No hugging: are we living through a crisis of touch?
No hugging: are we living through a crisis of touch?
Strokes and hugs are being edged out of our lives, with doctors, teachers and colleagues increasingly hesitant about social touching. Is this hypervigilance of boundaries beginning to harm our mental health?
In countless ways social touch is being nudged from our lives. In the UK, doctors were warned last month to avoid comforting patients with hugs lest they provoke legal action, and a government report found that foster carers were frightened to hug children in their care for the same reason. In the US the Girl Scouts caused a furore last December when it admonished parents for telling their daughters to hug relatives because “she doesn’t owe anyone a hug”. Teachers hesitate to touch pupils. And in the UK, in a loneliness epidemic, half a million older people go at least five days a week without seeing or touching a soul.
https://www.theguardian.com/society/2018/mar/07/crisis-touch-hugging-mental-health-strokes-cuddles?CMP=share_btn_fb
Sensing this deficit, a touch industry is burgeoning in Europe, Australia and the US, where professional cuddlers operate workshops, parties and one-to-one sessions to soothe the touch-deprived. At Cuddle Up To Me, a cuddle “retail centre” in Portland, Oregon, clients browse a 72-cuddle menu. Poses includes the Alligator, the Mamma Bear and, less appealingly, the Tarantino. In Japan, a “Tranquility chair” has been developed, its soft arms wrapping the sitter in a floppy embrace.

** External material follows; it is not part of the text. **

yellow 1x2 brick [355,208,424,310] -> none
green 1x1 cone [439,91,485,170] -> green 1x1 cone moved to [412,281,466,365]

Is this what a crisis of touch looks like? And if so, what do humans risk losing, when we lose touch?
“Of course we are moving away from touch!” exclaims Francis McGlone, a professor in neuroscience at Liverpool John Moores university and a leader in the field of affective touch. He is worried. “We have demonised touch to a level at which it sparks off hysterical responses, it sparks off legislative processes, and this lack of touch is not good for mental health.” He has heard of teachers asking children to stick on a plaster themselves, rather than touch them and risk a complaint. “We seem to have been creating a touch-averse world,” he says. “It’s time to recover the social power of touch.”
Touch is commonly thought of as a single sense, but it is much more complex than that. Some nerve endings recognise itch, others vibration, pain, pressure and texture. And one exists solely to recognise a gentle stroking touch.